## PROVIDED RECORDS
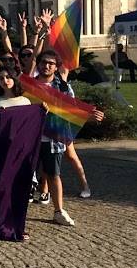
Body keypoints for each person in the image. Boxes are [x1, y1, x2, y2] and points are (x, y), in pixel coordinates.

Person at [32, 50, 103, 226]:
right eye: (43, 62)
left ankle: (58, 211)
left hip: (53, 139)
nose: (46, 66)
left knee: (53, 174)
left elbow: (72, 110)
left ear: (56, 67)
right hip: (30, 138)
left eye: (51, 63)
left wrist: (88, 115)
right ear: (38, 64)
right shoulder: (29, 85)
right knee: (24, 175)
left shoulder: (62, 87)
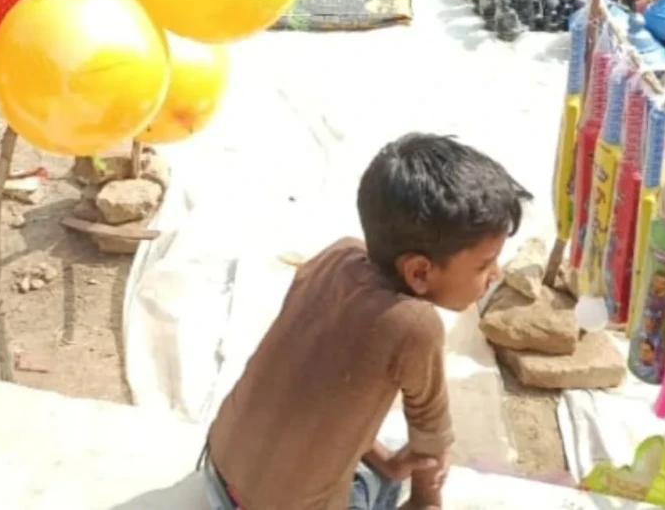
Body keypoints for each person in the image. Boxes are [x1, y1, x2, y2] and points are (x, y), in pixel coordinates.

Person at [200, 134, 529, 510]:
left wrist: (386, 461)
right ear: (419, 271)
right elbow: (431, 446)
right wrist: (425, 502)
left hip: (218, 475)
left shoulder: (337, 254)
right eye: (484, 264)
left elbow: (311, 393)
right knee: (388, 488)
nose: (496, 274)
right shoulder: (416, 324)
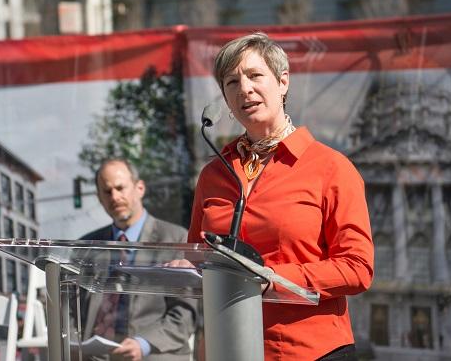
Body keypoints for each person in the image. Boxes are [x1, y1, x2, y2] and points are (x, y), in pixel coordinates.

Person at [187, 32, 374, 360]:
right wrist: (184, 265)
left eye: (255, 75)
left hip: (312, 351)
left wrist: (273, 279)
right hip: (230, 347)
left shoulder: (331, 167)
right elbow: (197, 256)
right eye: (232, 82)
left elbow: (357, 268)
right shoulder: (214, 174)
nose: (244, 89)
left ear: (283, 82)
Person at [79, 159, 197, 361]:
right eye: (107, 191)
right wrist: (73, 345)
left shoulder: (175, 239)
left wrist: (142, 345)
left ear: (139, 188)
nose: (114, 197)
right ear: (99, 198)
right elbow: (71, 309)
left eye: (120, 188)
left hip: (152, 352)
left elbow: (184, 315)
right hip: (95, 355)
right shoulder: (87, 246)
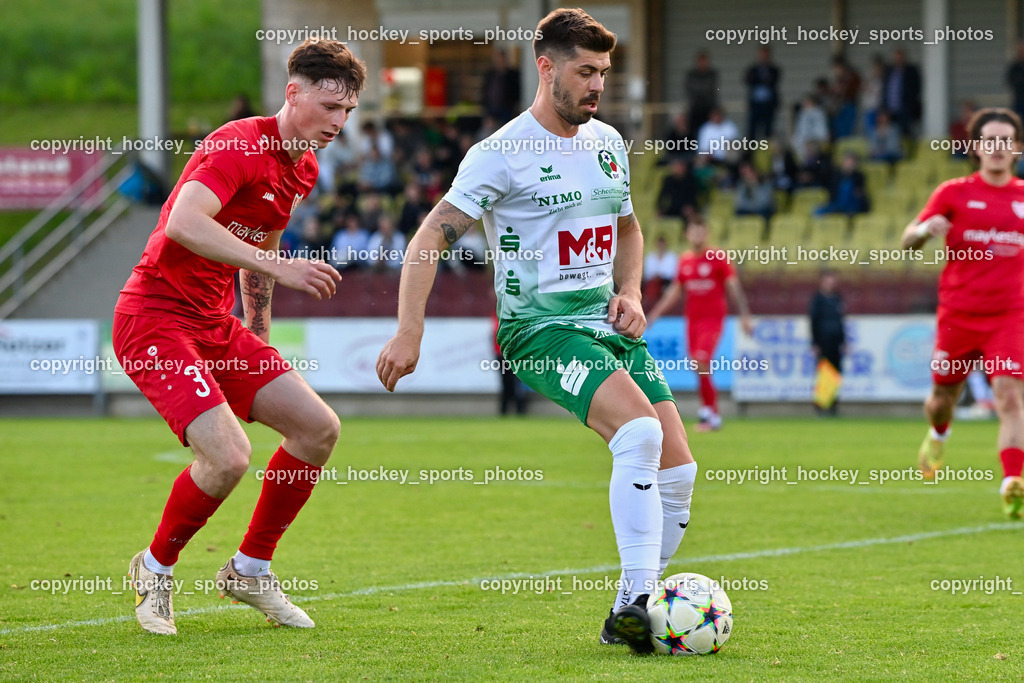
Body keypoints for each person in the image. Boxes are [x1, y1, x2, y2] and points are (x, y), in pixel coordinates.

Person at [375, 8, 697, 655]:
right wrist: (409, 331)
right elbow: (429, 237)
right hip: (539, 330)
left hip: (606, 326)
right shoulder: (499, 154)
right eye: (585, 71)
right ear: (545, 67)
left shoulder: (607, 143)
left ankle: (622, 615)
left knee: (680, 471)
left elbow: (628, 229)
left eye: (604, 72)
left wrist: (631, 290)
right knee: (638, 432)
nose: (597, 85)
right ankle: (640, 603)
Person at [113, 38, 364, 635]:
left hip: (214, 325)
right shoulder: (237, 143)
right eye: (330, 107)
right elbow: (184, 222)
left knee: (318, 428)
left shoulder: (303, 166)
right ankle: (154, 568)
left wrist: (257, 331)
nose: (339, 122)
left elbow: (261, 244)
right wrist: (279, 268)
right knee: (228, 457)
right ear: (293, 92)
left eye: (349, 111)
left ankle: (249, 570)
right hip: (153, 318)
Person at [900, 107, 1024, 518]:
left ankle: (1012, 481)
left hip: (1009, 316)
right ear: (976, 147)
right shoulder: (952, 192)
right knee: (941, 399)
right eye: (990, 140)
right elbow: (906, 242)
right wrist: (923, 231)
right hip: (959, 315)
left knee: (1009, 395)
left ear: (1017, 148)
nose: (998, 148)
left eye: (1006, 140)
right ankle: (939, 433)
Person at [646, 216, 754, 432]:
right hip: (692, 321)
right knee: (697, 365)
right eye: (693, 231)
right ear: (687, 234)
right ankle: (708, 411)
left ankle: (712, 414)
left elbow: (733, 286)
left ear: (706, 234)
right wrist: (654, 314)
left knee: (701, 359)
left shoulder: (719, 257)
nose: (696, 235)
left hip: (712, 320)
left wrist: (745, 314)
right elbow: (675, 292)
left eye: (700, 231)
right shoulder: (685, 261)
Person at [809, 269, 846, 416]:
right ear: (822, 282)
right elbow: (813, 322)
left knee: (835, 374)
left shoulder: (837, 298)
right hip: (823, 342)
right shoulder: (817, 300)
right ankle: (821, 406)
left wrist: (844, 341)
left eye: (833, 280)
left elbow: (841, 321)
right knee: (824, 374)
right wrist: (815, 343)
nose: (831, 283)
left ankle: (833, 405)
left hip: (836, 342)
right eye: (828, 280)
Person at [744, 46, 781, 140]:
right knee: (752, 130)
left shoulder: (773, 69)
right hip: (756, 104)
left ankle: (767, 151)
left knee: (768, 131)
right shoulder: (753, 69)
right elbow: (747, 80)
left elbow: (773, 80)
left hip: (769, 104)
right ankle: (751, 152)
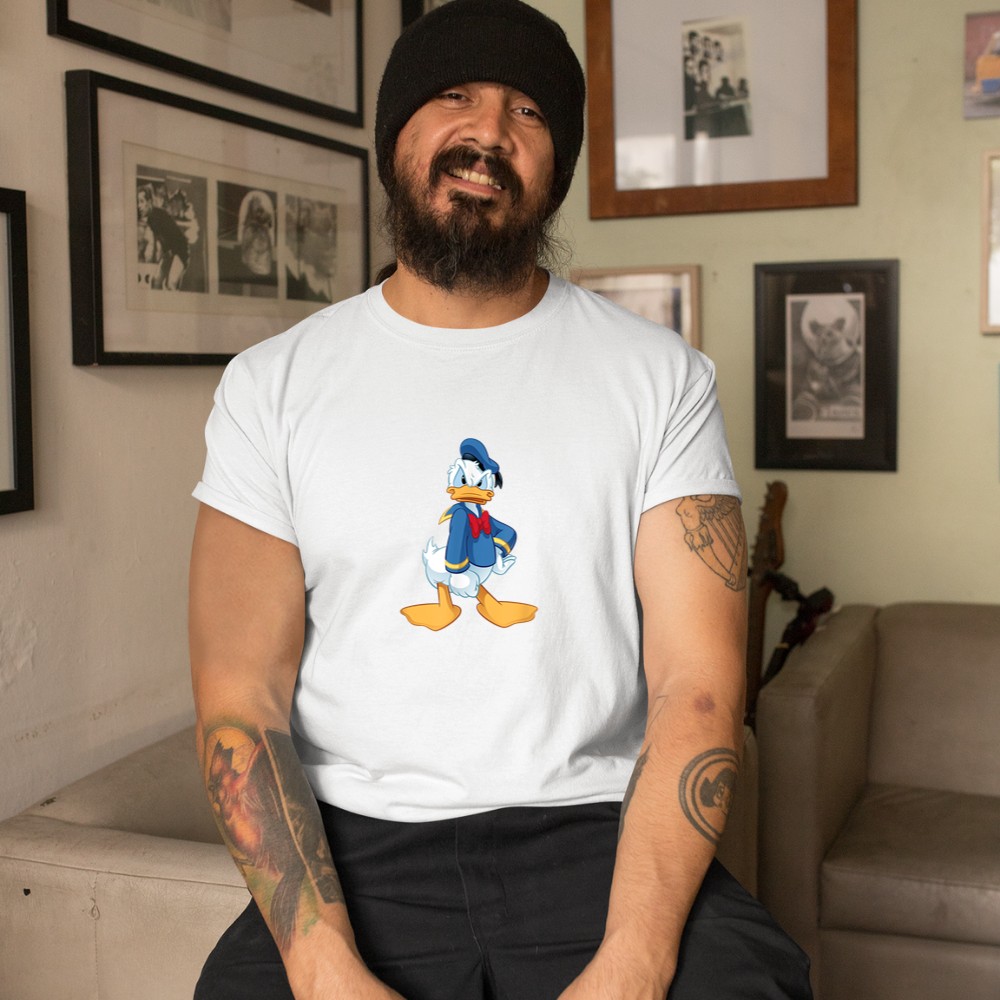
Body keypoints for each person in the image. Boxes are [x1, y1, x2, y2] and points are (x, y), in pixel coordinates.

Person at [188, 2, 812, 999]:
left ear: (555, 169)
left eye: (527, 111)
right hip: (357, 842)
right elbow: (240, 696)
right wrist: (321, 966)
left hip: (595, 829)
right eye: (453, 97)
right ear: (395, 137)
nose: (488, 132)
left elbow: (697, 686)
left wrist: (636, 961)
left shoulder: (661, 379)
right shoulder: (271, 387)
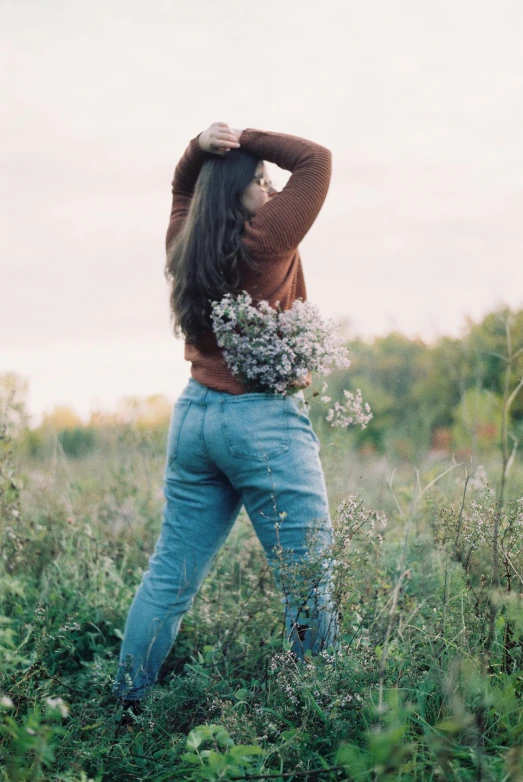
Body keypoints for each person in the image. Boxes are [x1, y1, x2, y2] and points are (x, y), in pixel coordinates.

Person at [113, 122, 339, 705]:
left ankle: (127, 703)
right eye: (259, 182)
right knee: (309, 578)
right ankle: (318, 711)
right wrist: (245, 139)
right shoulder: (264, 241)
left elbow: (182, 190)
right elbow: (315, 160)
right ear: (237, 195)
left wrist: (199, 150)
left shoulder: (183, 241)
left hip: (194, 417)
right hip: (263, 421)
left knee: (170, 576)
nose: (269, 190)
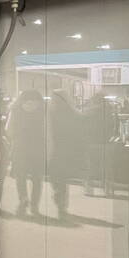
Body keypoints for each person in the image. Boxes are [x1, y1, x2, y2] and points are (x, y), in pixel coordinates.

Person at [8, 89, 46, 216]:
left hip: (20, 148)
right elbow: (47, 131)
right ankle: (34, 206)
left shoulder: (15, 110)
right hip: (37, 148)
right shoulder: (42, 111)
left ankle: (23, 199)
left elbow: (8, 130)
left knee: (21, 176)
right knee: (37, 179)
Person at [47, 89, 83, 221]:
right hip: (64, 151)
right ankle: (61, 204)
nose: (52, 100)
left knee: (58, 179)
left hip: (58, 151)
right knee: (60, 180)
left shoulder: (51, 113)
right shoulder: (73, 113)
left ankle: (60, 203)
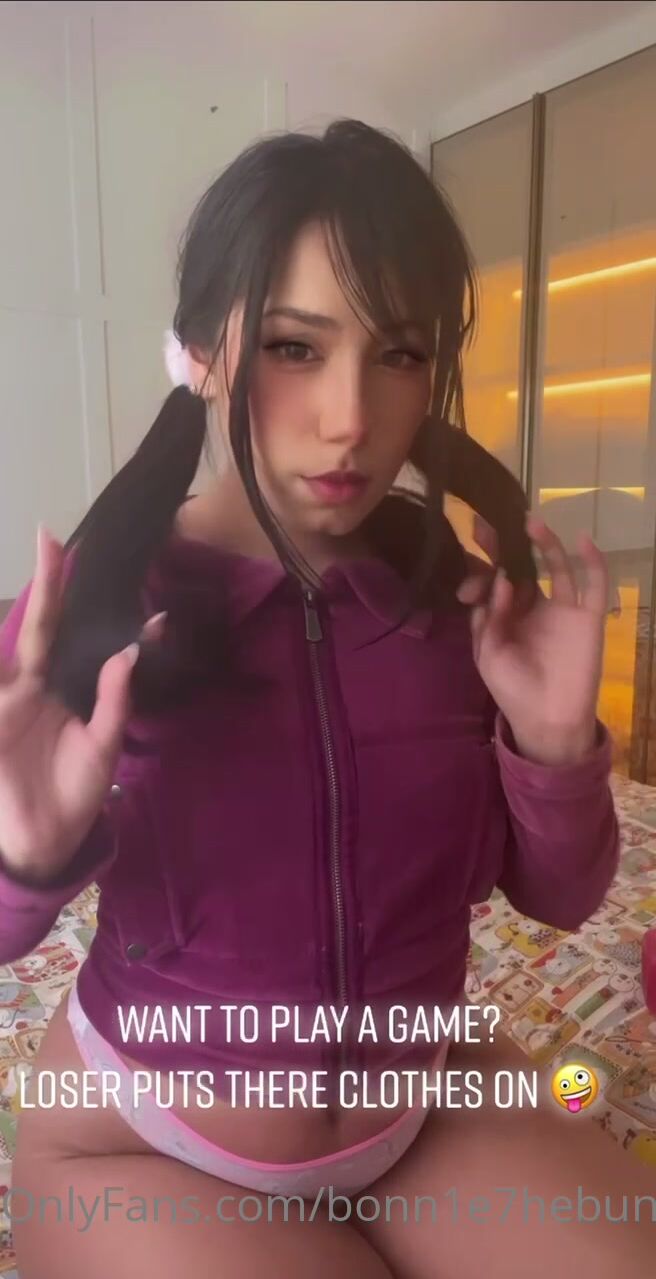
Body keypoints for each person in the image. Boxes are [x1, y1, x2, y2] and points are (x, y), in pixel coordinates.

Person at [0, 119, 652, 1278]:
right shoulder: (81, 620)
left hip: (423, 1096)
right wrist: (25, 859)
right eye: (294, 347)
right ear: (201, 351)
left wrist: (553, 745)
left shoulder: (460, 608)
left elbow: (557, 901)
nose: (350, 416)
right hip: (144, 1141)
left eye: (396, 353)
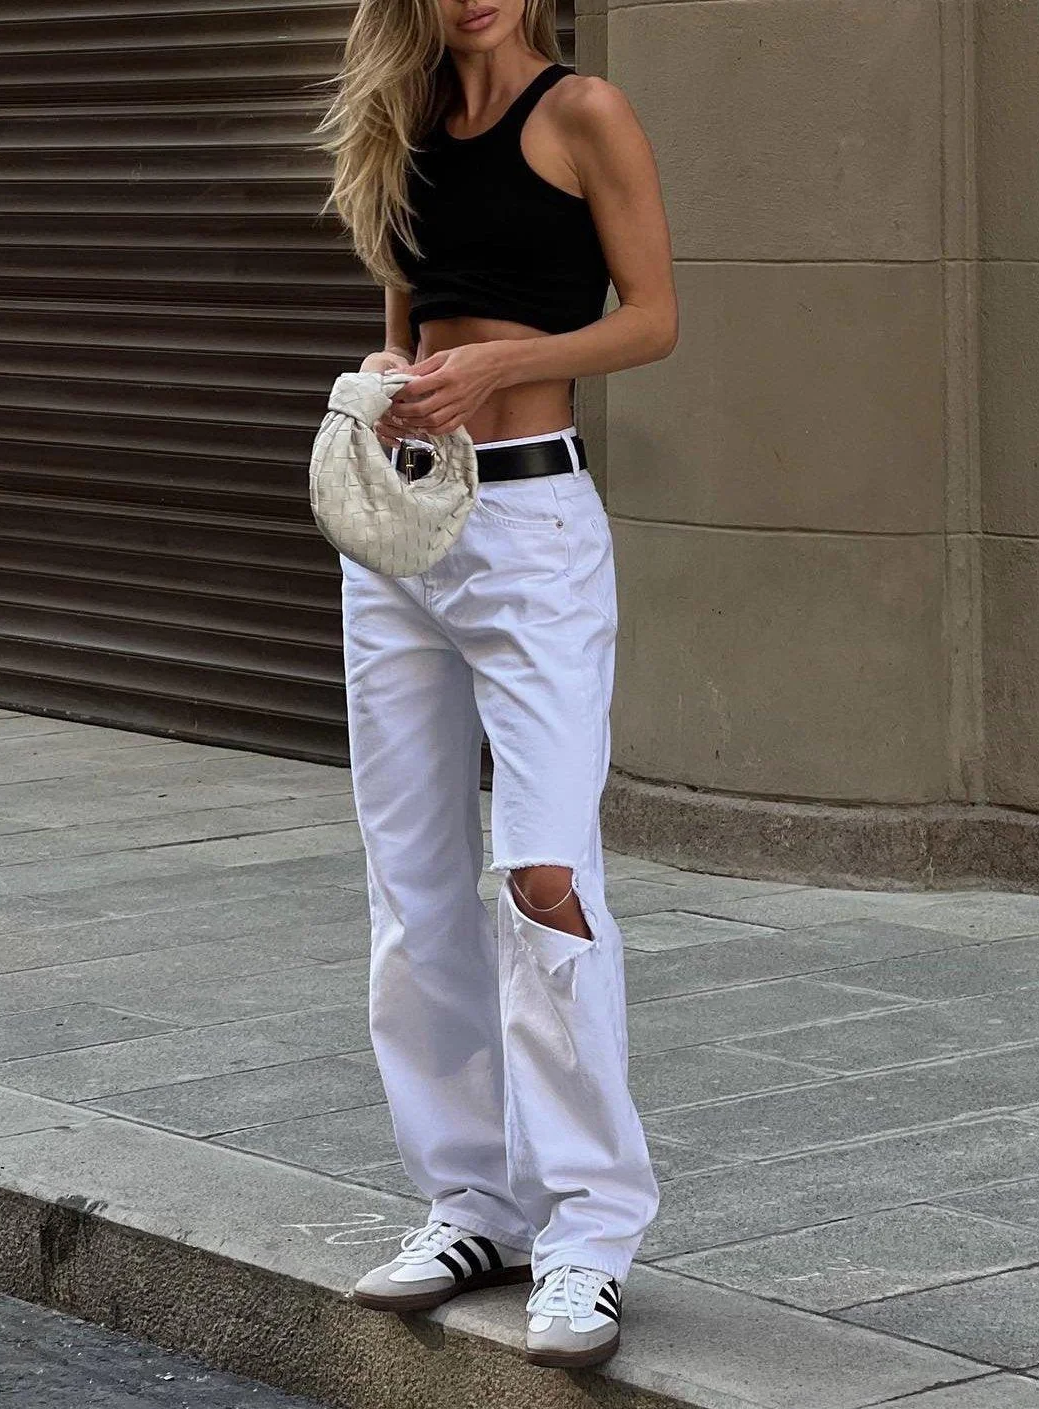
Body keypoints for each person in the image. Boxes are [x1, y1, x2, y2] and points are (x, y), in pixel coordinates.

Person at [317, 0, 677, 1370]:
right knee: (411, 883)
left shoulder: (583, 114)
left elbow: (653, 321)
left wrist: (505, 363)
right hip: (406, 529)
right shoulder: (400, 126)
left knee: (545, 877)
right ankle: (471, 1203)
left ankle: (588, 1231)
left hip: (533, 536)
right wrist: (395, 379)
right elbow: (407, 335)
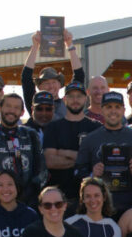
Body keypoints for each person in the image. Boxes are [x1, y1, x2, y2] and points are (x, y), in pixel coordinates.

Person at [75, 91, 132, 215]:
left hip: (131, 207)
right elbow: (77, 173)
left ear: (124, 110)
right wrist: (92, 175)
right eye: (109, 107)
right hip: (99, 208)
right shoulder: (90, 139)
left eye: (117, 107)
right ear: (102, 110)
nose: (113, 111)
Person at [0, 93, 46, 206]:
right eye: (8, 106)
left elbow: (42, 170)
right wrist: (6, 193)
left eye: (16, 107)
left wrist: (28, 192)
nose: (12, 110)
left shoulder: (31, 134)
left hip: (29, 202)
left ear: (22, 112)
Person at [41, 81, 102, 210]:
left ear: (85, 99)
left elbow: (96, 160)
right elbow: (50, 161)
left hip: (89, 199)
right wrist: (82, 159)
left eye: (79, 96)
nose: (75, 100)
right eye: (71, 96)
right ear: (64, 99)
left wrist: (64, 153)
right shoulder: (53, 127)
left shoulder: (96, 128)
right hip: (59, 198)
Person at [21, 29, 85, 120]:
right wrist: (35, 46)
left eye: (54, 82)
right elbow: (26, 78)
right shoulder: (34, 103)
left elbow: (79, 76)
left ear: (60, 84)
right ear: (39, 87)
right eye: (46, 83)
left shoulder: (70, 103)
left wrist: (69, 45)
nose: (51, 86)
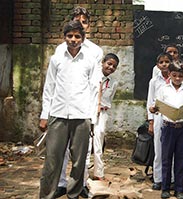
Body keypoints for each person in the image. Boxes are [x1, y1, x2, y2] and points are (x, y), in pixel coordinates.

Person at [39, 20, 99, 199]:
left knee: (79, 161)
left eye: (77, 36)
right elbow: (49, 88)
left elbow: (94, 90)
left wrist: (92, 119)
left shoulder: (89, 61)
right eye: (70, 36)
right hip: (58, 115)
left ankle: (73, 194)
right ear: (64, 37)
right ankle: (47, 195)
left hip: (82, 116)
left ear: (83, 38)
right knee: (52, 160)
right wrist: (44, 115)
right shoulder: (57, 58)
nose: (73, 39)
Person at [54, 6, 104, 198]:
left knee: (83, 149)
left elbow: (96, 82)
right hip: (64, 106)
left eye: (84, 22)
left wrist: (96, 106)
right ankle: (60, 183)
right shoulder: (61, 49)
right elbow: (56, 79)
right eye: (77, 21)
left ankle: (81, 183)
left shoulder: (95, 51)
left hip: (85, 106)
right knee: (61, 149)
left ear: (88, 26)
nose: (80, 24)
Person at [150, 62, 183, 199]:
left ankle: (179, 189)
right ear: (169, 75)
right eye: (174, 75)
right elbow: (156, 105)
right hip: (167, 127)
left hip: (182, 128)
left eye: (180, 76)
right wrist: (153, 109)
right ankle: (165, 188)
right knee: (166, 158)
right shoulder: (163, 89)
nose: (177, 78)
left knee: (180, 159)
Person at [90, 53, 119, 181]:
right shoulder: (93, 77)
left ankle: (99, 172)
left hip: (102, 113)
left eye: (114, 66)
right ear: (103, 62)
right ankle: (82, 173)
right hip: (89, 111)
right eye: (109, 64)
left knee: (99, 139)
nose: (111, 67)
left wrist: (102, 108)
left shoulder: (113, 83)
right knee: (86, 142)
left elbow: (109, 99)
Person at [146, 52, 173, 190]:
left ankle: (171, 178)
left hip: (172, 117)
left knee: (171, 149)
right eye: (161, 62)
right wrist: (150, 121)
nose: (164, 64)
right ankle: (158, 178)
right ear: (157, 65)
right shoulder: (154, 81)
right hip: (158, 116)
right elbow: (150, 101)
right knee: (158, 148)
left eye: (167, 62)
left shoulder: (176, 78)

## YOUR ASSIGNMENT
Could you write out, exactly as they stand, only the lines above that begin at the line with "left eye: (349, 111)" and stop after the line with "right elbow: (906, 242)"?

## YOUR SOLUTION
left eye: (349, 111)
left ankle: (249, 570)
right hip: (153, 318)
Person at [900, 107, 1024, 518]:
left ankle: (1012, 481)
left hip: (1009, 316)
right ear: (976, 147)
right shoulder: (952, 192)
right knee: (941, 399)
right eye: (990, 140)
right elbow: (906, 242)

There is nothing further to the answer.